Victime d'une cyberattaque, l'oléoduc qui achemine 45% des produits pétroliers américains du Golfe du Mexique vers la côte Est est en train d'être remis en service. Cette attaque, attribuée au groupe criminel DarkSide, illustre la nécessité de mettre à niveau le système de sécurité informatique de nombreuses entreprises américaines dont plusieurs ont subi ces dernières semaines des piratages, attribués à des groupes soutenus par Pékin ou Moscou. La Maison Blanche a pris mercredi un décret pour renforcer cette sécurité.Le groupe Colonial Pipeline a annoncé mercredi avoir "amorcé" le redémarrage des opérations de son oléoduc, mis à l'arrêt après une cyberattaque cinq jours plus tôt, provoquant une ruée dans les stations services qui a conduit Washington à lever certaines restrictions pour faciliter l'approvisionnement et enrayer la pénurie croissante d'essence. Il faudra cependant "plusieurs jours" avant un retour à la normale de ce réseau qui transporte 45% de l'essence, du diesel et du kérosène américains depuis les raffineries du Golfe du Mexique vers la côte Est américaine.
L'affolement des automobilistes renforcé
Alors que plusieurs Etats allant de la Floride à la Virginie avaient déjà déclaré l'état d'urgence, renforçant l'affolement des automobilistes et les risques de pénurie, la Maison Blanche a annoncé mercredi soir avoir levé des restrictions imposées par une loi appelée "Jones Act" pour aplanir les difficultés actuelles. Cette loi qui empêche le transport de carburant par des bateaux non américains sera ainsi "temporairement suspendue" pour permettre des transferts additionnels entre le Golfe du Mexique et les ports de la côte Est et faciliter ainsi l'approvisionnement, a expliqué la porte-parole de la Maison Blanche Jen Psaki. Washington continuera à suivre de près la situation, a-t-elle ajouté en demandant aux Américains de n'acheter que ce dont ils ont besoin.

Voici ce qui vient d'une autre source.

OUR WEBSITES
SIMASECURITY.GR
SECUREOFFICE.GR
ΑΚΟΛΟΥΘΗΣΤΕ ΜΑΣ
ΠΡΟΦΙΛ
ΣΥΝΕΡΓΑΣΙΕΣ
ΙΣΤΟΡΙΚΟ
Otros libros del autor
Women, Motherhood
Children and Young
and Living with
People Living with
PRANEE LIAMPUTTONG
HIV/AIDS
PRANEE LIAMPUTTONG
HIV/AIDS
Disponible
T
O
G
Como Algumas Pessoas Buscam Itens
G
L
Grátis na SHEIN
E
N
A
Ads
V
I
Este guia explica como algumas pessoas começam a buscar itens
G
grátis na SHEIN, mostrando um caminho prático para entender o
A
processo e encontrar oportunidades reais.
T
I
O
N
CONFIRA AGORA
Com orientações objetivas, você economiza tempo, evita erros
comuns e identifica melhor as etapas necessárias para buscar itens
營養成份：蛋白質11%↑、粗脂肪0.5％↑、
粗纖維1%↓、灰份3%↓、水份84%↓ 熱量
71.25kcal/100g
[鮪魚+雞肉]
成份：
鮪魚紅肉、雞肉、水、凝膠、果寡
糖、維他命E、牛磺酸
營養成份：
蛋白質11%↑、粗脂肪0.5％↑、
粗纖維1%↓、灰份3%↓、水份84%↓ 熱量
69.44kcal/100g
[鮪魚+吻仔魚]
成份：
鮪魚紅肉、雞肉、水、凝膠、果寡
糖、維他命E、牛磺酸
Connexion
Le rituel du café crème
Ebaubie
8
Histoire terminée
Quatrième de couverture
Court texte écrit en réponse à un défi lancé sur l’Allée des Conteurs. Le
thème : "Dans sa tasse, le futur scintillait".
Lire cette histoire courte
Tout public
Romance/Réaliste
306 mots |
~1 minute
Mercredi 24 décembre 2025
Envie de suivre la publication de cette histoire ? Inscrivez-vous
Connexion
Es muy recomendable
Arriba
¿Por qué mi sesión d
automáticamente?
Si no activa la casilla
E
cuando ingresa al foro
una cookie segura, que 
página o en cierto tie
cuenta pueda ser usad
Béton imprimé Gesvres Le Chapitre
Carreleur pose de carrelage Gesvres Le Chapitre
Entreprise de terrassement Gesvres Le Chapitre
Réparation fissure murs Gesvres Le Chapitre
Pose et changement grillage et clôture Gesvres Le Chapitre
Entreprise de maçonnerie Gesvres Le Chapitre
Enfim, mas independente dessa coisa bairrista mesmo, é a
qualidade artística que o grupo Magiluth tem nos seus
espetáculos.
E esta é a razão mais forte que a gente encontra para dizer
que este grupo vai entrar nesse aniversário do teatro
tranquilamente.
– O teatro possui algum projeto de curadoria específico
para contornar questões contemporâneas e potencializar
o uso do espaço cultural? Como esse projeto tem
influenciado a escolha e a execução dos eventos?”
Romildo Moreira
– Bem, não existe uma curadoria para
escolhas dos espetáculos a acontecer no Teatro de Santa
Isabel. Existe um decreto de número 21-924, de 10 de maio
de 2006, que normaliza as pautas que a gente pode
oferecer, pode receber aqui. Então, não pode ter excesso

Dans son communiqué, Colonial Pipeline a aussi prévenu que certains marchés pourraient continuer de subir "des interruptions de service intermittentes pendant la période de redémarrage". Mais le groupe "déplacera autant d'essence, de diesel et de kérosène que possible en toute sécurité et continuera de le faire jusqu'à un retour à la normale", assure-t-il. Il souligne que l'"objectif principal reste la sécurité". Dans le cadre de ce redémarrage, l'entreprise mènera ainsi une série "complète" d'évaluation de la sécurité des pipelines conformément aux exigences fédérales.